Casos de hanseníase caem 15% em um ano

Mas País ainda é o 2º em incidência da doença no mundo; meta para 2015 é de 1 ocorrência para 10 mil habitantes

LÍGIA FORMENTI , BRASÍLIA, O Estado de S.Paulo

27 de janeiro de 2012 | 03h06

O Brasil registrou uma queda de 15% no número de casos de hanseníase em um ano. Mas, mesmo assim, ainda ocupa o segundo lugar no ranking mundial de incidência da doença, atrás apenas da Índia.

A expectativa do secretário de Vigilância em Saúde, Jarbas Barbosa, é de que até 2015 o País alcance a meta de menos de 1 caso da doença por 10 mil habitantes.

Um compromisso que, se cumprido, chegará com 15 anos de atraso. A meta inicial era de que esse indicador fosse alcançado em 2000. "Quase uma década foi perdida até que o Brasil adotasse a terapia ideal. O País foi muito conservador", disse o secretário.

Barbosa afirma que a proporção de 1 caso por 10 mil será atingida em nível nacional. Mas, ressalvou, alguns Estados ainda em 2015 não terão conseguido baixar os números para esse patamar. A situação da hanseníase é pior nas Regiões Norte, Nordeste e Centro-Oeste.

Em 2011, foram registrados 30.298 casos da doença, um coeficiente de 15,88 casos por 100 mil habitantes. Em 2010, a proporção era de 18,22 por 100 mil.

O Estado com maior número de casos é Mato Grosso, com 77,89 por cada 100 mil habitantes. Em segundo lugar, vem Tocantins, com 72,14 por 100 mil.

Outra meta do governo federal é a de reduzir o número de casos entre os menores de 15 anos de idade. "Infecções em pessoas jovens é um sinal de que a transmissão continua ativa em determinada região", explica Barbosa.

Em 2011, o maior coeficiente de detecção em menores de 15 anos foi em Tocantins: 20,86 casos por 100 mil habitantes.
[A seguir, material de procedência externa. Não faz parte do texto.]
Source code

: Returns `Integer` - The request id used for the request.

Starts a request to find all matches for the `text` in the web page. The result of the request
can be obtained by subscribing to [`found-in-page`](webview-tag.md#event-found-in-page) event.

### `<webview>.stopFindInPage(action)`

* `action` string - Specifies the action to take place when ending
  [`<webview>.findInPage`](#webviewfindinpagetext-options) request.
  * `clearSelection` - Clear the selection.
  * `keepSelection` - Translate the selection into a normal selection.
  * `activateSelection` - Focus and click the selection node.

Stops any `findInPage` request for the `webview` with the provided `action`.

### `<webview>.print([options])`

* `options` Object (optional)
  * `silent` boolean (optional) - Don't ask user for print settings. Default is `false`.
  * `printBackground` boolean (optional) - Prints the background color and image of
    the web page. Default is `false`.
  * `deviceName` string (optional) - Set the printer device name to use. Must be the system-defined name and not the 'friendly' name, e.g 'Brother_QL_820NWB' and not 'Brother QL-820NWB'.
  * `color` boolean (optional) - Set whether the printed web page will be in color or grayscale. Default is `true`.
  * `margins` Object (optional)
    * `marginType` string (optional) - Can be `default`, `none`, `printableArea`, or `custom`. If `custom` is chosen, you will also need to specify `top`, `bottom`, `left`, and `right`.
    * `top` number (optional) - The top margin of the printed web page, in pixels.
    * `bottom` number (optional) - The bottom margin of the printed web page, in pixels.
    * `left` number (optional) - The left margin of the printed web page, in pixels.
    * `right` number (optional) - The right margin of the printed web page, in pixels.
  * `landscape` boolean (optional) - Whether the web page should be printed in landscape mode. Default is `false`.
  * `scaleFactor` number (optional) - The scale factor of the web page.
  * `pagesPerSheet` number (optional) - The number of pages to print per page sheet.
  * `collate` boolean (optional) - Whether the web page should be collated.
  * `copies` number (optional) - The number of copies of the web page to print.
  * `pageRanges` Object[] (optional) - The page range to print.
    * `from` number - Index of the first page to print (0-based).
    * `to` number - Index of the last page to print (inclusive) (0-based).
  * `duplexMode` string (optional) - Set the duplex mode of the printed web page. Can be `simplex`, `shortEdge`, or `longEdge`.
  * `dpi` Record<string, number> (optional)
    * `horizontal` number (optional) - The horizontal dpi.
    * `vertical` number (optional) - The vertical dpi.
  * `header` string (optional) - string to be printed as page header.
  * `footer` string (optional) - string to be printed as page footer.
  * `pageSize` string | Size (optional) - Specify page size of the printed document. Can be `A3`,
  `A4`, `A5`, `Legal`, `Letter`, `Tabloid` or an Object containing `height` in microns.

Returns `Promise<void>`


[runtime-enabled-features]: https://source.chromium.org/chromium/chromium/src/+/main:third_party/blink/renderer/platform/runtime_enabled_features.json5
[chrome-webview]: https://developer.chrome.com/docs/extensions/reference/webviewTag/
Rio Grande do Sul, o Estado com menor coeficiente do País, apresentou 0,09.

Para acelerar a queda no número de casos, o Ministério da Saúde encaminhou R$ 16 milhões adicionais a 245 municípios considerados prioritários, por responderem por mais da metade dos casos da doença no País.

Esse dinheiro reforçará o trabalho de identificação de novos casos de hanseníase, o de procura de pessoas que tiveram contato com doentes e também para aumentar os índices de cura - estimada atualmente em 80%. A estratégia integra o programa Brasil sem Miséria.
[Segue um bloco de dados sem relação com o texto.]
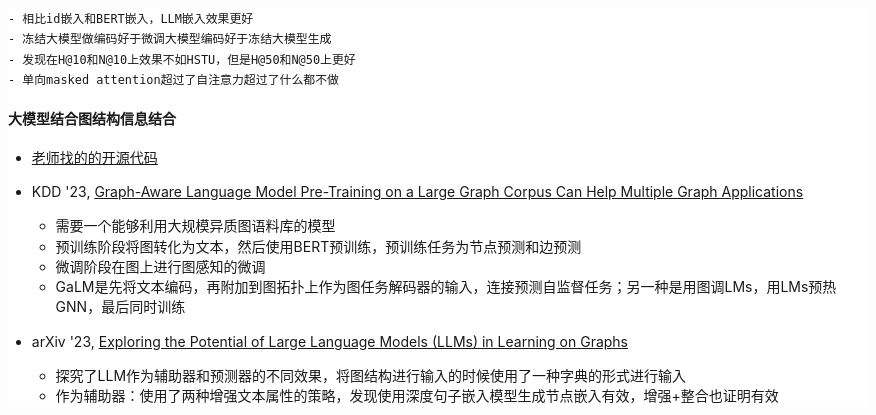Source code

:     - 相比id嵌入和BERT嵌入，LLM嵌入效果更好
    - 冻结大模型做编码好于微调大模型编码好于冻结大模型生成
    - 发现在H@10和N@10上效果不如HSTU，但是H@50和N@50上更好
    - 单向masked attention超过了自注意力超过了什么都不做


#### 大模型结合图结构信息结合
- [老师找的的开源代码](https://github.com/XiaoxinHe/Awesome-Graph-LLM)

- KDD '23, [Graph-Aware Language Model Pre-Training on a Large Graph Corpus Can Help Multiple Graph Applications](https://arxiv.org/pdf/2306.02592.pdf)
    - 需要一个能够利用大规模异质图语料库的模型
    - 预训练阶段将图转化为文本，然后使用BERT预训练，预训练任务为节点预测和边预测
    - 微调阶段在图上进行图感知的微调
    - GaLM是先将文本编码，再附加到图拓扑上作为图任务解码器的输入，连接预测自监督任务；另一种是用图调LMs，用LMs预热GNN，最后同时训练
- arXiv '23, [Exploring the Potential of Large Language Models (LLMs) in Learning on Graphs](https://arxiv.org/pdf/2307.03393.pdf)
    - 探究了LLM作为辅助器和预测器的不同效果，将图结构进行输入的时候使用了一种字典的形式进行输入
    - 作为辅助器：使用了两种增强文本属性的策略，发现使用深度句子嵌入模型生成节点嵌入有效，增强+整合也证明有效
A enfermidade. Doença infecciosa, a hanseníase atinge pele e nervos dos braços, mãos, pernas, pés e cabeça. O tempo entre contaminação e primeiros sintomas varia de dois a cinco anos. Os sinais de alerta são manchas brancas, avermelhadas ou amarronzadas, com sensação de formigamento e redução da sensibilidade ao calor, frio e toque.

O tratamento, gratuito, dura de seis meses a um ano. Todos os pacientes submetidos à terapia podem ser curados.